**GOAL OF THE EXERCISE:** Below are records; copy every line in them that holds the word "Hallel".

*** Block opens ***

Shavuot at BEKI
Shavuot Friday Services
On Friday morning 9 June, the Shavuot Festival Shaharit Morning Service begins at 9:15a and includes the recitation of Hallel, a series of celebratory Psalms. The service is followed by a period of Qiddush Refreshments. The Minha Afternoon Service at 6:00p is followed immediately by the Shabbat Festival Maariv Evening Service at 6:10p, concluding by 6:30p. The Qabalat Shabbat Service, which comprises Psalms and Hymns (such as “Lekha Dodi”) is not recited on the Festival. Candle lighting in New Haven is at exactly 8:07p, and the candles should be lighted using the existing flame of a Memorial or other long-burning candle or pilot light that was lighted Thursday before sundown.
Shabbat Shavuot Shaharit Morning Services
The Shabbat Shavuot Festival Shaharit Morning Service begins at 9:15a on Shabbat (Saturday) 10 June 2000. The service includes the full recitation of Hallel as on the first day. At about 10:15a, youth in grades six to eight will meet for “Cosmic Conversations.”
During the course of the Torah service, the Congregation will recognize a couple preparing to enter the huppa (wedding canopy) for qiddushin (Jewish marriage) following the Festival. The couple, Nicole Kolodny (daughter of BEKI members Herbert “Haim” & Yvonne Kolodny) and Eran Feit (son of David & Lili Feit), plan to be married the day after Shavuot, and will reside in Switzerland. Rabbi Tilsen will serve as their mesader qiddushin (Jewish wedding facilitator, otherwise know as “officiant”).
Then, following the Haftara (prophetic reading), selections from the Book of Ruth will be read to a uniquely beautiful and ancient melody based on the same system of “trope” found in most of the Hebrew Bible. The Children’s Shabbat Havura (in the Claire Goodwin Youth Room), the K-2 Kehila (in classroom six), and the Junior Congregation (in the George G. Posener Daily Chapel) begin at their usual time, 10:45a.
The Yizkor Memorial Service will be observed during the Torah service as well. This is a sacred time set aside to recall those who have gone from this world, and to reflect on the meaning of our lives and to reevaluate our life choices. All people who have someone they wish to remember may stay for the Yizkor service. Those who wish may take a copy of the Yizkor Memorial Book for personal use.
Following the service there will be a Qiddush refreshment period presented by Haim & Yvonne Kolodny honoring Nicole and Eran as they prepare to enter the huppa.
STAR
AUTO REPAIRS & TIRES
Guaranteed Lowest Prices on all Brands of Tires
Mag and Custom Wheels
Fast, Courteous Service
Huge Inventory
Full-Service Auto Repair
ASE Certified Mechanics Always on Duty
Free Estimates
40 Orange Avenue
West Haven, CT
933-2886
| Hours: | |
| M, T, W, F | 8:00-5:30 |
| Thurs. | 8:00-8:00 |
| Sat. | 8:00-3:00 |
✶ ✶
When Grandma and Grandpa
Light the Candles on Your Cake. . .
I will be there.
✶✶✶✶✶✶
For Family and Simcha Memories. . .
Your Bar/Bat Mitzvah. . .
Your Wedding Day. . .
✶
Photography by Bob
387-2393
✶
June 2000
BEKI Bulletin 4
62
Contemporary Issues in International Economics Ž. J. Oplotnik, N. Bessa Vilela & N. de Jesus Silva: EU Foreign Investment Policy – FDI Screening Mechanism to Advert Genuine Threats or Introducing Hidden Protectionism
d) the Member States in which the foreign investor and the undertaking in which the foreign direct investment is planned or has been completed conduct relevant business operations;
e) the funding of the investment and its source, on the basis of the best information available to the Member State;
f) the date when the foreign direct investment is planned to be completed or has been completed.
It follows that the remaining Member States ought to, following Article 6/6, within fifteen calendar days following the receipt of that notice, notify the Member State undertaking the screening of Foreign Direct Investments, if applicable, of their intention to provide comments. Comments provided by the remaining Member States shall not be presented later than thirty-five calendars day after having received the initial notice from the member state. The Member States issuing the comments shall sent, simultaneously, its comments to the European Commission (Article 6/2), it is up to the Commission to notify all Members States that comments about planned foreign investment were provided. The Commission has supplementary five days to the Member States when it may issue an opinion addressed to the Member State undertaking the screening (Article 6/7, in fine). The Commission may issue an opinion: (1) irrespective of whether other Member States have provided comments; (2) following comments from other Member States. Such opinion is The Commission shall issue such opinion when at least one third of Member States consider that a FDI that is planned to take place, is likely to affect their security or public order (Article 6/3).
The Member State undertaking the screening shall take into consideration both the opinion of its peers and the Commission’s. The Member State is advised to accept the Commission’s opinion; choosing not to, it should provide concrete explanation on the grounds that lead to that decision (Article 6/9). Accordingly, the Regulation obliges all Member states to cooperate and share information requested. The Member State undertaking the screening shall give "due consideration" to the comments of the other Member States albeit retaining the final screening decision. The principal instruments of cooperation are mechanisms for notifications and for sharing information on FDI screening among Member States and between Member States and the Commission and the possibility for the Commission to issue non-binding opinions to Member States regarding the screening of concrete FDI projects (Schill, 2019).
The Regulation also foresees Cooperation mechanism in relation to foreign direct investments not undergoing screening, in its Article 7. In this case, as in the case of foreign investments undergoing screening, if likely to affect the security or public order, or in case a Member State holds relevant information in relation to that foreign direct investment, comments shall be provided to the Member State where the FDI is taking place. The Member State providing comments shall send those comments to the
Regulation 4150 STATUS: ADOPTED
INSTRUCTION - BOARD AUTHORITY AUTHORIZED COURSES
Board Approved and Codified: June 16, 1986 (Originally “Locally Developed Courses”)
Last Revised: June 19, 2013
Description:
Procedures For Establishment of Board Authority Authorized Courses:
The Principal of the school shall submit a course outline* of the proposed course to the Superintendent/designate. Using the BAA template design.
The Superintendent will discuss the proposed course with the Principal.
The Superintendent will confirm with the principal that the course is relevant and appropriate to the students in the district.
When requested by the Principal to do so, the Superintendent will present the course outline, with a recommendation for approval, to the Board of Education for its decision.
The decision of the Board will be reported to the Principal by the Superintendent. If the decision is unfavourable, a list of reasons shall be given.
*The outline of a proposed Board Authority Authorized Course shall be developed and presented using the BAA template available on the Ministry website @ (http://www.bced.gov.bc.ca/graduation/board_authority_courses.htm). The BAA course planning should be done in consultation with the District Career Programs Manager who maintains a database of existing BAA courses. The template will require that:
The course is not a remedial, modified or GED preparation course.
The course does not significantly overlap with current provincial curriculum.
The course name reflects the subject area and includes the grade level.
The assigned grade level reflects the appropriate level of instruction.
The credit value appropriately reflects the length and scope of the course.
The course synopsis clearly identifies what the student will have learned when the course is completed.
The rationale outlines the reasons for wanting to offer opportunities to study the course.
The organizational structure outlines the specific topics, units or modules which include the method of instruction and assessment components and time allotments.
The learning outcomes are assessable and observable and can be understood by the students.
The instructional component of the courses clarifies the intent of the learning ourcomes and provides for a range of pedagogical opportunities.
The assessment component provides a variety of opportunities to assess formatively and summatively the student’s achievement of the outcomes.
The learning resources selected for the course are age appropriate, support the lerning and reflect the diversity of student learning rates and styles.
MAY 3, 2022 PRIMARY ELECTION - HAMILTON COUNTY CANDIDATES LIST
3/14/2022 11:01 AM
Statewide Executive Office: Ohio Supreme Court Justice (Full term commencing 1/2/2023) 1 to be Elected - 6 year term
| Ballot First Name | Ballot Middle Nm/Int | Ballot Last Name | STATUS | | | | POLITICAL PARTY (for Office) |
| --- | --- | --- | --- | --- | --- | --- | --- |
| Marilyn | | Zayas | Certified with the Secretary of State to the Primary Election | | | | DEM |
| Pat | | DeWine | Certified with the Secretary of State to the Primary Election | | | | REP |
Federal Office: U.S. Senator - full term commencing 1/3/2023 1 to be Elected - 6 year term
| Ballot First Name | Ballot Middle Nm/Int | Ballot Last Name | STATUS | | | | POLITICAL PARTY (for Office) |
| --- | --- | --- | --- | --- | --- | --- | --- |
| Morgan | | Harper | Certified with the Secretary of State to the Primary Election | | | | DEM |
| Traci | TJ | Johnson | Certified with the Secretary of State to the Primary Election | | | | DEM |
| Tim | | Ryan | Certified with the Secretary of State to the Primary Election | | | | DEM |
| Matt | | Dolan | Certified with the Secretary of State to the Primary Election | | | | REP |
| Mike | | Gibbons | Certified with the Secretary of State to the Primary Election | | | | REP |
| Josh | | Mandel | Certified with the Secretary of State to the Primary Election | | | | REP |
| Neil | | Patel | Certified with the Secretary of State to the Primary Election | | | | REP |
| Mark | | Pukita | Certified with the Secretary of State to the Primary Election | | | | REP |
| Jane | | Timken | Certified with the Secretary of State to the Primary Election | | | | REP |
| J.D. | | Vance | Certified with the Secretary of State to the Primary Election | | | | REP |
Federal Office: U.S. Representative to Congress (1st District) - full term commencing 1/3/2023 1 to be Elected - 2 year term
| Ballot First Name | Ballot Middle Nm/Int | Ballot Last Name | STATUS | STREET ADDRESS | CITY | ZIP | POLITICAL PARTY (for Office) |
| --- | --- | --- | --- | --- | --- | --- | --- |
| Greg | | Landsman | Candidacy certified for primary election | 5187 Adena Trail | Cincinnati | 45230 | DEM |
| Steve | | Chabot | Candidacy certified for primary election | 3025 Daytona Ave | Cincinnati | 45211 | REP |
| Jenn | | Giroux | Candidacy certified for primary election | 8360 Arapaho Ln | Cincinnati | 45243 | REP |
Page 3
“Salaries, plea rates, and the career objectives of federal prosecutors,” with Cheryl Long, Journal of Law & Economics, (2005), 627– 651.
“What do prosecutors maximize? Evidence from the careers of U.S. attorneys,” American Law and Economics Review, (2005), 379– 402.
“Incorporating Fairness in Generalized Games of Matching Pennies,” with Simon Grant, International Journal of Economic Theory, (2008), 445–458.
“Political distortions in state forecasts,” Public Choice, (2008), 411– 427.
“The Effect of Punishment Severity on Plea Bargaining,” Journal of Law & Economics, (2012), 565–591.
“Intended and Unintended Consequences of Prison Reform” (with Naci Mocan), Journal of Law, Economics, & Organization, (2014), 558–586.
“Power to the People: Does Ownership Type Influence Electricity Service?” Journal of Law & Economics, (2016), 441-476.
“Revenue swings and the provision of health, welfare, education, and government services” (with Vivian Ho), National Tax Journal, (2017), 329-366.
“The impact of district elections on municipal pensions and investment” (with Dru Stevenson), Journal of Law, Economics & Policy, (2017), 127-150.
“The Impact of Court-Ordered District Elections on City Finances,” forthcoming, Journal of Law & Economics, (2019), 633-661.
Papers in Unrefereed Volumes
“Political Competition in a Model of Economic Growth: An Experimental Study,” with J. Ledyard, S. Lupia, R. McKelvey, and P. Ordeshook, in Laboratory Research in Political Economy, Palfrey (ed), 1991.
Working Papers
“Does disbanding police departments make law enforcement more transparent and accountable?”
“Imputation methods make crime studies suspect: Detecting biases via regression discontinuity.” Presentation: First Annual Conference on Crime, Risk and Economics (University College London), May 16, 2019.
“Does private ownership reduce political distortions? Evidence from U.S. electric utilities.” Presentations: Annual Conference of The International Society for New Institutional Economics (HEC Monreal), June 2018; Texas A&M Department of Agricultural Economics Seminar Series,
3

*** Block closes ***

**TASK ANSWER:**
On Friday morning 9 June, the Shavuot Festival Shaharit Morning Service begins at 9:15a and includes the recitation of Hallel, a series of celebratory Psalms. The service is followed by a period of Qiddush Refreshments. The Minha Afternoon Service at 6:00p is followed immediately by the Shabbat Festival Maariv Evening Service at 6:10p, concluding by 6:30p. The Qabalat Shabbat Service, which comprises Psalms and Hymns (such as “Lekha Dodi”) is not recited on the Festival. Candle lighting in New Haven is at exactly 8:07p, and the candles should be lighted using the existing flame of a Memorial or other long-burning candle or pilot light that was lighted Thursday before sundown.
The Shabbat Shavuot Festival Shaharit Morning Service begins at 9:15a on Shabbat (Saturday) 10 June 2000. The service includes the full recitation of Hallel as on the first day. At about 10:15a, youth in grades six to eight will meet for “Cosmic Conversations.”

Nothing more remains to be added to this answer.